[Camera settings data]
========================================
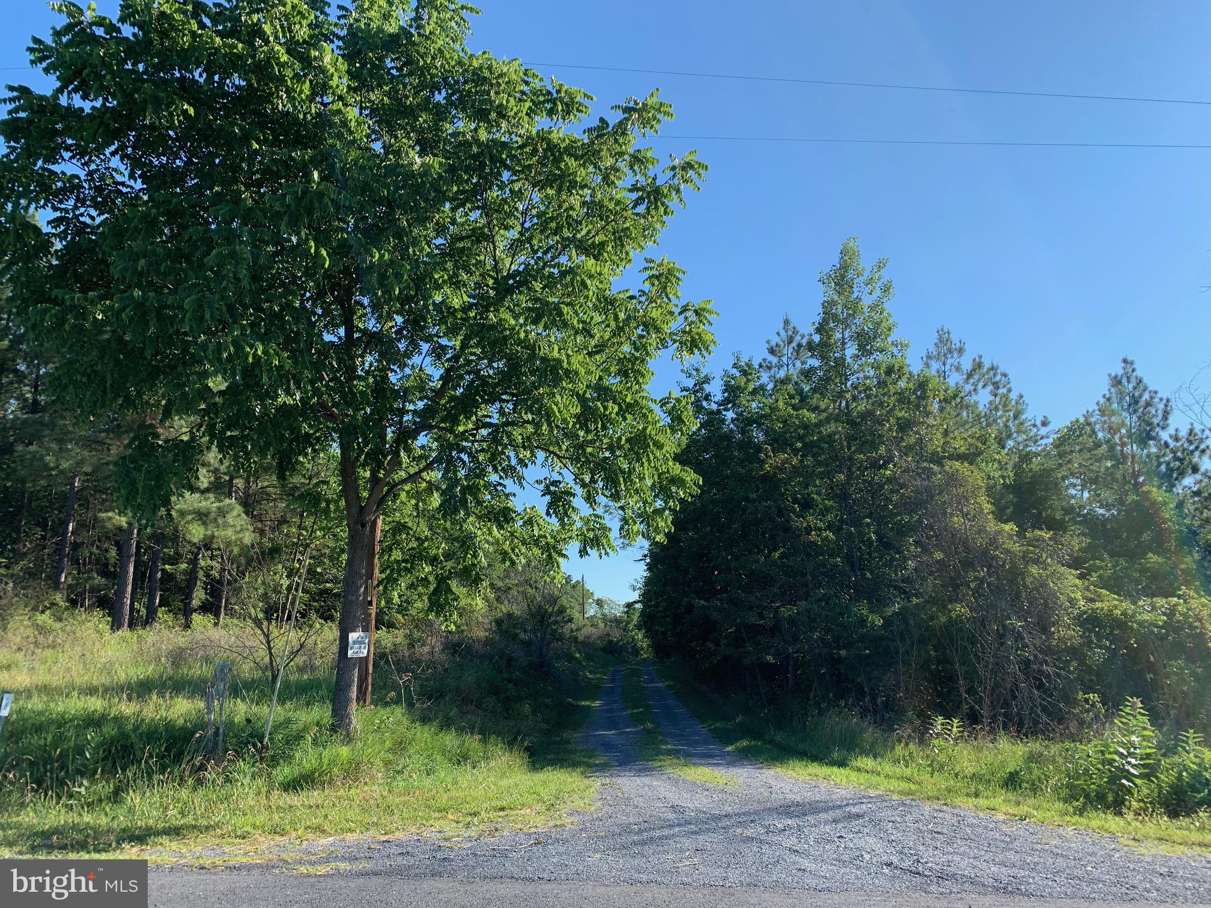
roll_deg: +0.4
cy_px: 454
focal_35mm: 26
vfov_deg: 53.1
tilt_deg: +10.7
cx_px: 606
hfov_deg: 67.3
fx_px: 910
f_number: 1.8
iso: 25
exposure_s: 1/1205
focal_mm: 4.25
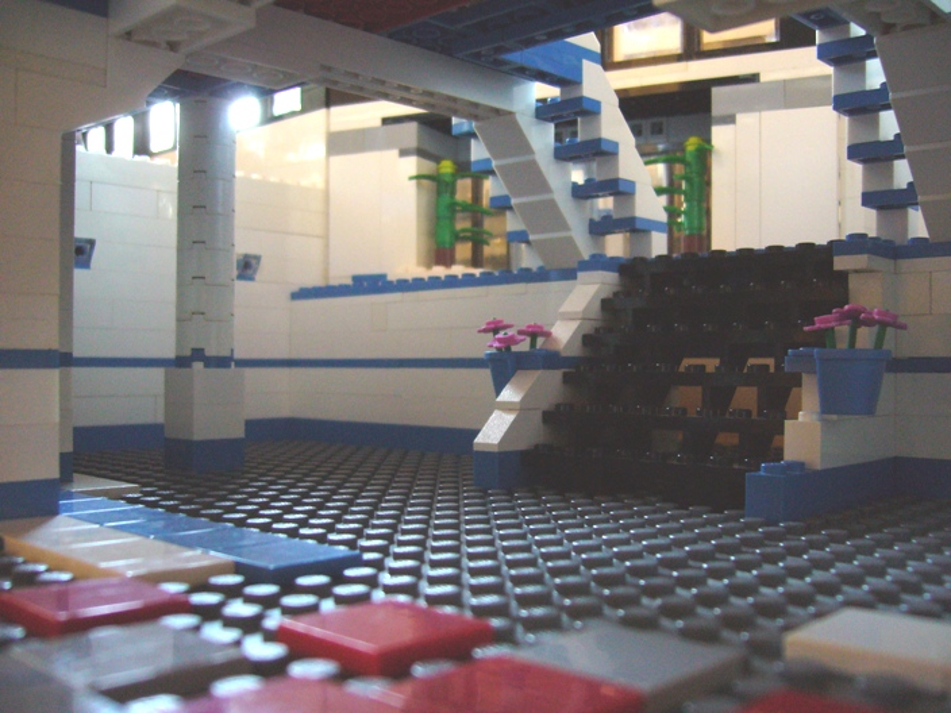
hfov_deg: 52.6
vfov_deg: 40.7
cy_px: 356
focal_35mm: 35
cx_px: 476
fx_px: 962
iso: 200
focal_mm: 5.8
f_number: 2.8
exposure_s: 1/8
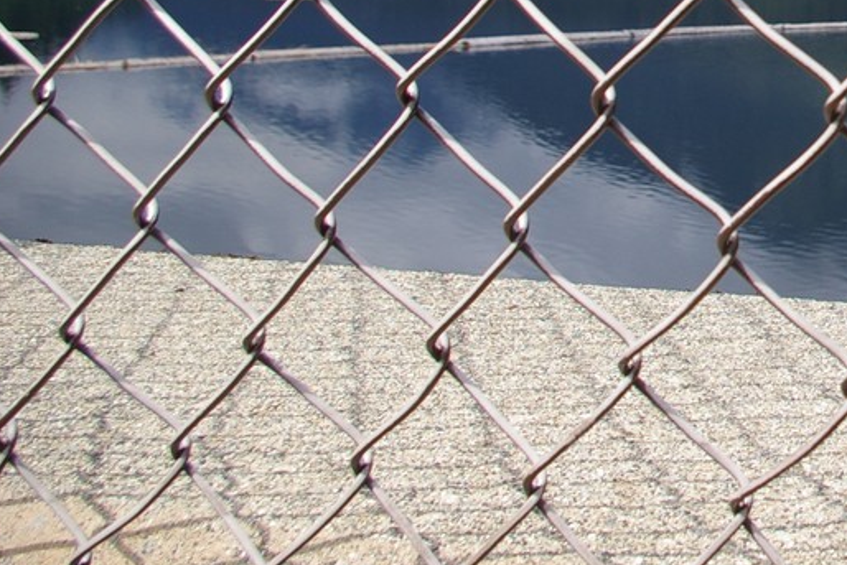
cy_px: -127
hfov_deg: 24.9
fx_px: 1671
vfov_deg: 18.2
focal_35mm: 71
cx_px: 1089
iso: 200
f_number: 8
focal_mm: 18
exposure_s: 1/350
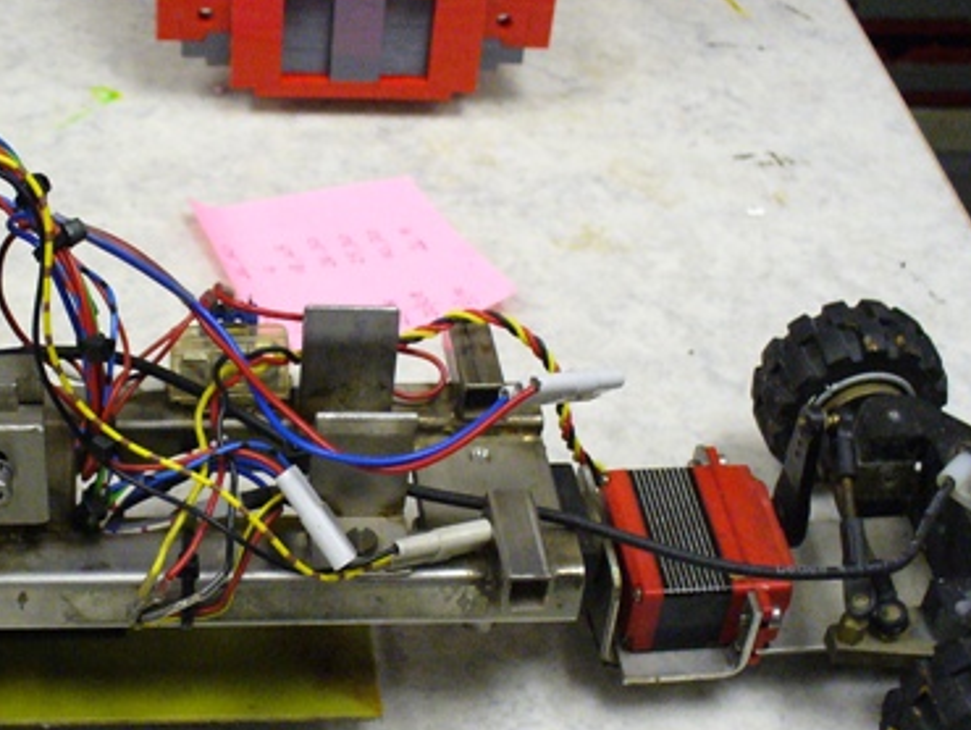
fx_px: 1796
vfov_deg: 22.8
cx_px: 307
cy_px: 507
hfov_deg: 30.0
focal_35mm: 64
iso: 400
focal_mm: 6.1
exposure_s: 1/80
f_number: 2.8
========================================
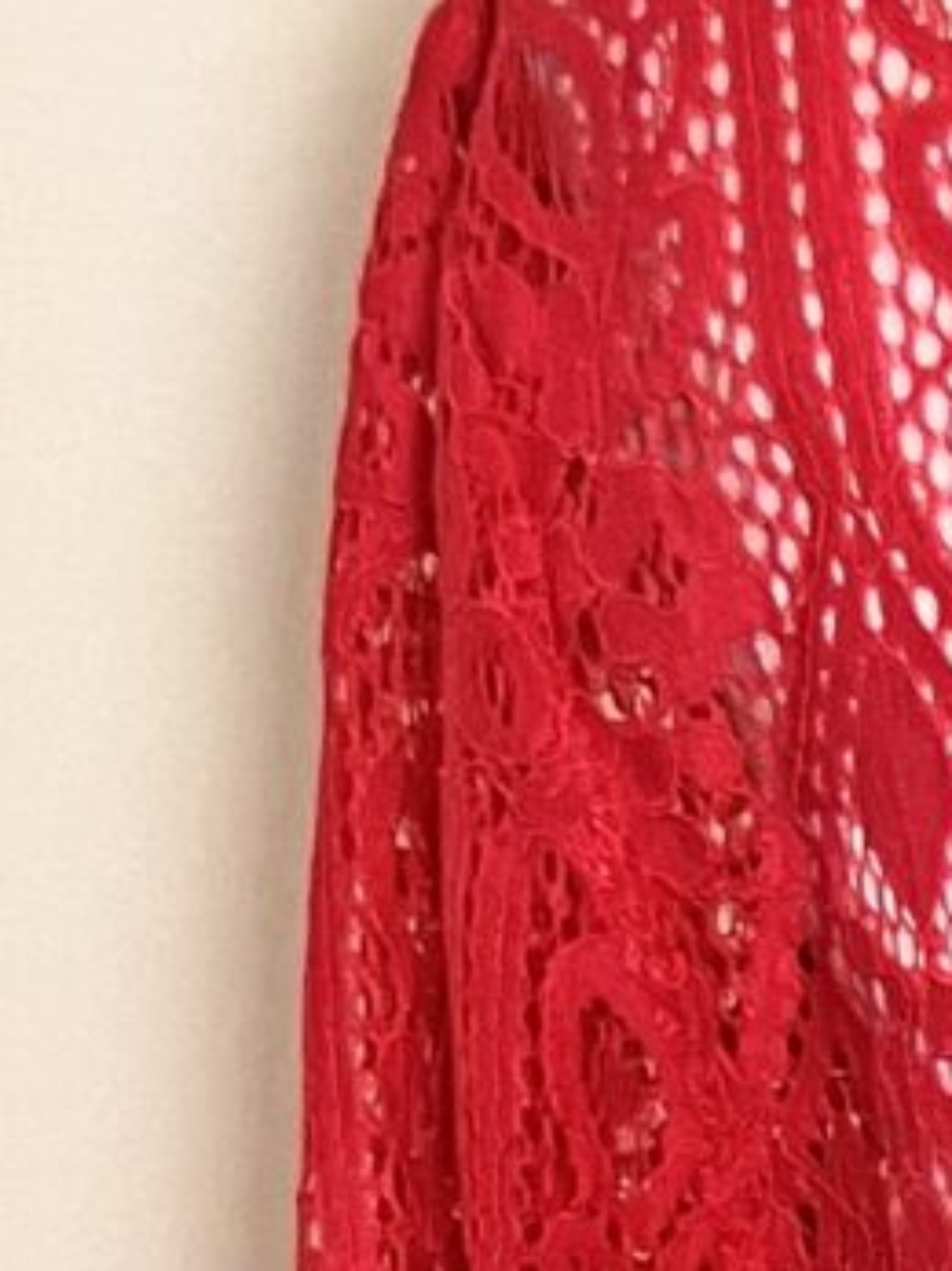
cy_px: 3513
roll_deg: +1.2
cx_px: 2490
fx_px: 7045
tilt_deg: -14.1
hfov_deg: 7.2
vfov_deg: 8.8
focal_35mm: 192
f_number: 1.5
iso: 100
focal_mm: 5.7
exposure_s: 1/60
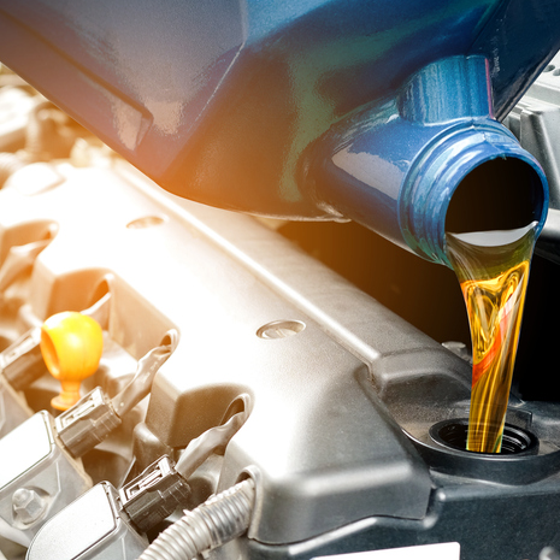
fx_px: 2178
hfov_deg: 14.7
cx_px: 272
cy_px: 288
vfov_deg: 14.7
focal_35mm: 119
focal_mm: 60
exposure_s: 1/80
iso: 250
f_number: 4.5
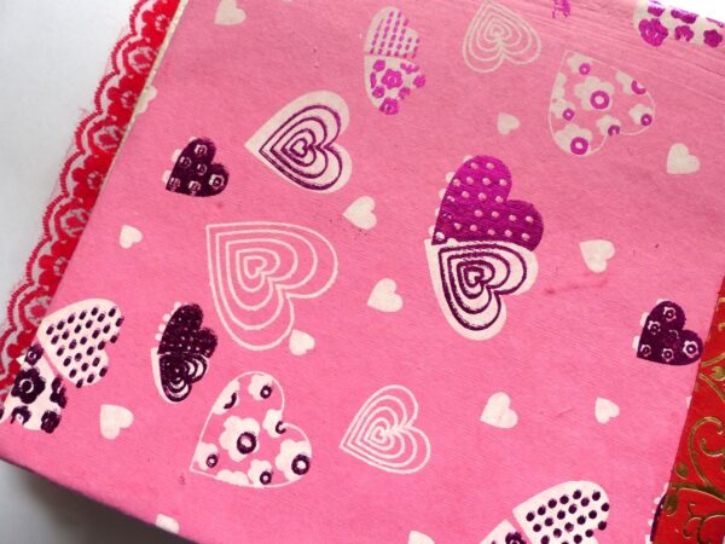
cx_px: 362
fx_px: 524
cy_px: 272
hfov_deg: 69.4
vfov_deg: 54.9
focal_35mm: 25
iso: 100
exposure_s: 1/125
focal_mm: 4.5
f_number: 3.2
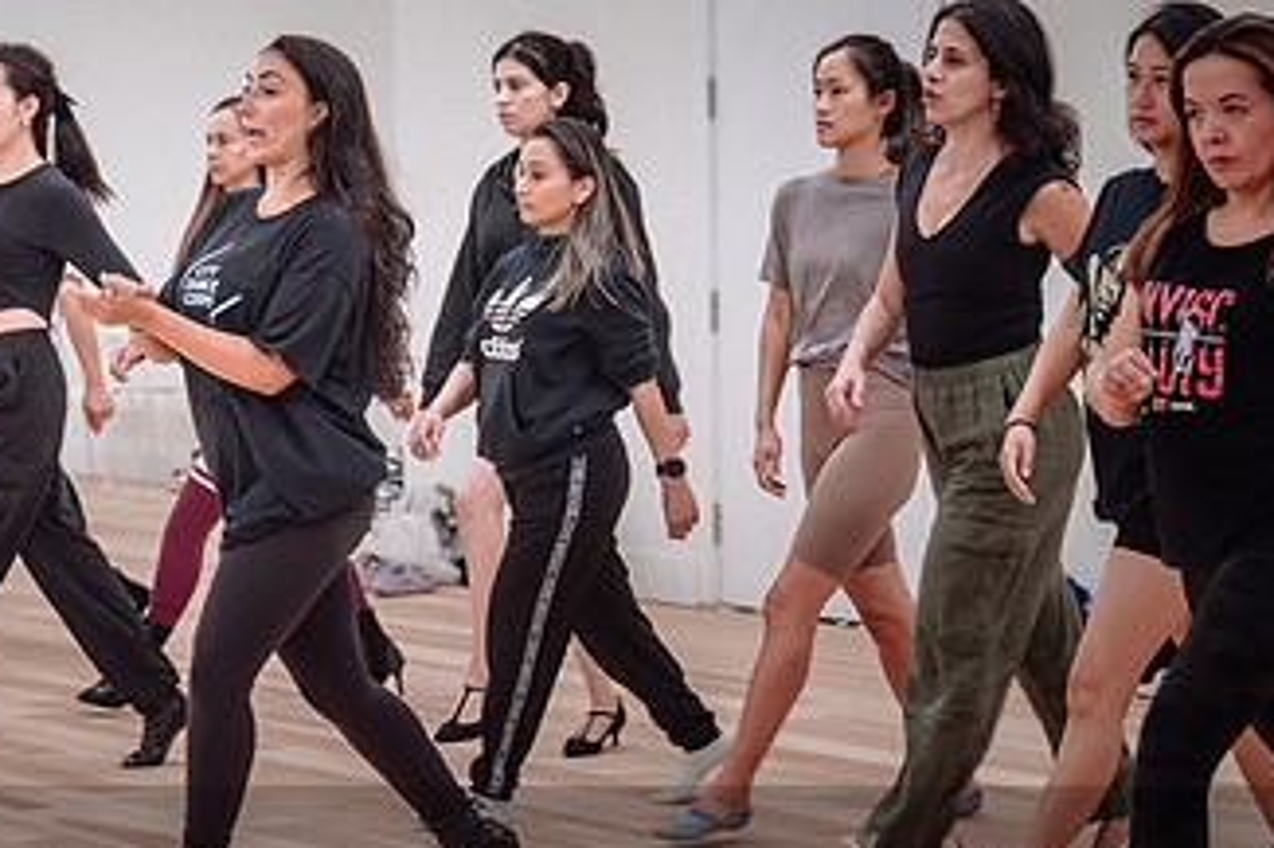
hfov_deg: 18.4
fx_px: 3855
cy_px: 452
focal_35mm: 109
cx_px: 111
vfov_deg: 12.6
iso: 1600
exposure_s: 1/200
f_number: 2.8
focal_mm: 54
========================================
* **To-do item**: Copy nothing but the lines above that run from the one with "focal_35mm: 25" to the one with "focal_mm: 54", ends included; pictures stay out.

* **Task solution**:
focal_35mm: 25
iso: 100
exposure_s: 1/125
focal_mm: 4.5
f_number: 3.2
hfov_deg: 18.4
fx_px: 3855
cy_px: 452
focal_35mm: 109
cx_px: 111
vfov_deg: 12.6
iso: 1600
exposure_s: 1/200
f_number: 2.8
focal_mm: 54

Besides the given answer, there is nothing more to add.